Political participation: Political empowerment and the inclusion of the disabled are an issue that has not found traction in India’s democratic discussion. India does not have any policy commitment that is aimed at enhancing the political participation of disabled people.
Accessibility issues: Section 11 of the Rights of Persons with Disabilities Act prescribes that
- “The Election Commission of India and the State Election Commissions shall ensure that all polling stations are accessible to persons with disabilities and all materials related to the electoral process are easily understandable by and accessible to them”.
Although this mandate has been in existence for a few years, the disabled people still report accessibility issues before and on election day.
– There is often a lack of accessible polling booths in many locations.
– There’s still no widespread adaptation of braille electronic voting machines and even wheelchair services at all polling centres.
Political parties in India still do not find the disabled as the large electorate to specifically address their needs.
The lack of live aggregate data on the exact number of the disabled people in every constituency only furthers their marginalisation.
Inadequate representation: Representation plays an imperative role in furthering the interests of the marginalised community. Disabled people are not represented enough at all three levels of governance. Government does not maintain data on the disability aspect of members.
– The first visually disabled Member of Parliament in independent India, Sadhan Gupta, hardly finds mention in India’s political or disability discourse.
– Further, there has been a failure to acknowledge disabled political personalities who have overcome the myriad barriers in India’s political space.
Efforts for the disabled
The Election Commission of India has developed its own procedures for handling PwDs during the electoral process.
Few States have begun initiatives at local levels to increase political participation.
– For instance, Chhattisgarh started the initiative of nominating at least one disabled person in each panchayat.
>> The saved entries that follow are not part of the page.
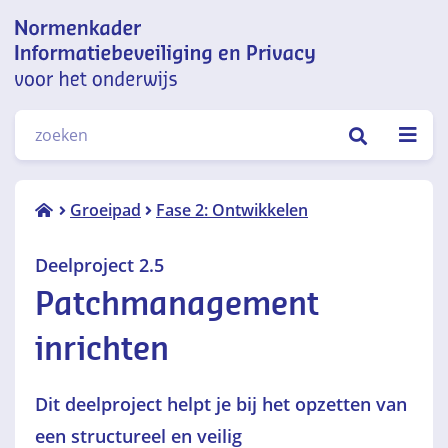
Normenkader informatiebeveiliging
ZOEKEN
en privacy voor het onderwijs
Deelproject 2.5
Groeipad
Fase 2: Ontwikkelen
Patchmanagement
inrichten
Deelproject 2.5
Patchmanagement
inrichten
Dit deelproject helpt je bij het opzetten van
een structureel en veilig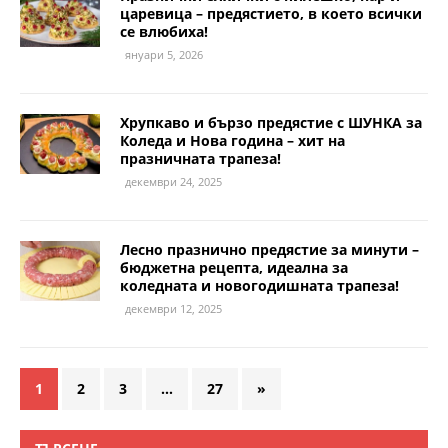
царевица – предястието, в което всички
се влюбиха!
януари 5, 2026
Хрупкаво и бързо предястие с ШУНКА за
Коледа и Нова година – хит на
празничната трапеза!
декември 24, 2025
Лесно празнично предястие за минути –
бюджетна рецепта, идеална за
коледната и новогодишната трапеза!
декември 12, 2025
1
2
3
…
27
»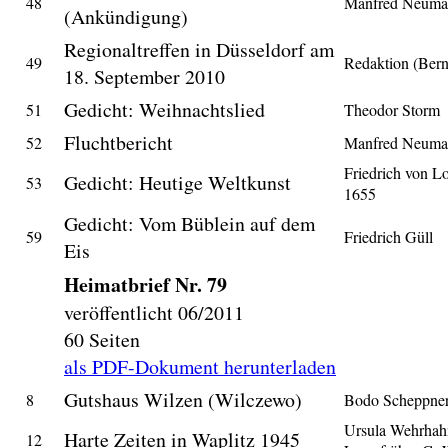
48
Manfred Neuma
(Ankündigung)
Regionaltreffen in Düsseldorf am
49
Redaktion (Ber
18. September 2010
Gedicht: Weihnachtslied
51
Theodor Storm
Fluchtbericht
52
Manfred Neuma
Friedrich von L
Gedicht: Heutige Weltkunst
53
1655
Gedicht: Vom Büblein auf dem
59
Friedrich Güll
Eis
Heimatbrief Nr. 79
veröffentlicht 06/2011
60 Seiten
als PDF-Dokument herunterladen
Gutshaus Wilzen (Wilczewo)
8
Bodo Scheppne
Ursula Wehrhah
Harte Zeiten in Waplitz 1945
12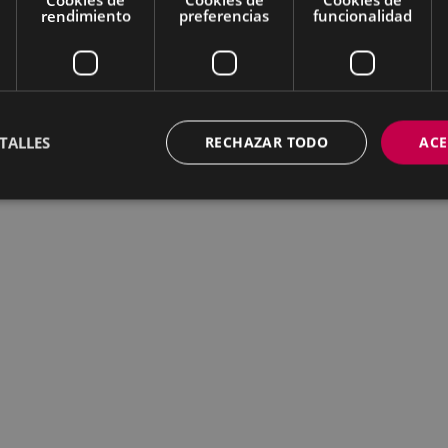
rendimiento
preferencias
funcionalidad
TALLES
RECHAZAR TODO
ACE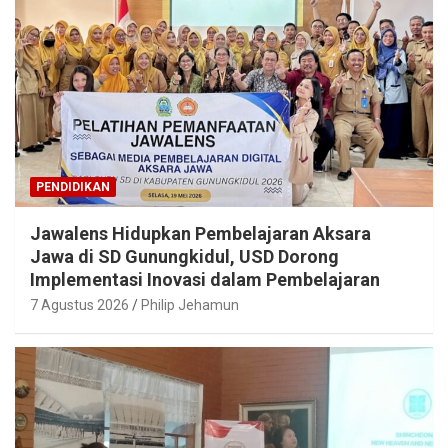
PENDIDIKAN
Jawalens Hidupkan Pembelajaran Aksara
Jawa di SD Gunungkidul, USD Dorong
Implementasi Inovasi dalam Pembelajaran
7 Agustus 2026
Philip Jehamun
If a disabled person is not elected, then they are nominated as a panchayat member as per changes in the law concerned.
The goal of the policy document — of inclusiveness and empowerment — cannot be achieved without political inclusion.
The policy can follow a four-pronged approach: a) building the capacity of disabled people’s organisations and ‘empowering their members through training in the electoral system, government structure b) regulatory frameworks by lawmakers and election bodies to encourage the political participation of the disabled; c) inclusion of civil societies to ‘conduct domestic election observation or voter education campaigns’; and d) a framework for political parties to ‘conduct a meaningful outreach to persons with disabilities when creating election campaign strategies and developing policy positions’.
The document lays emphasis on the point that central and State governments must work together with other stakeholders to make the right real.
This right can be made real only when it includes political rights/political participation within it.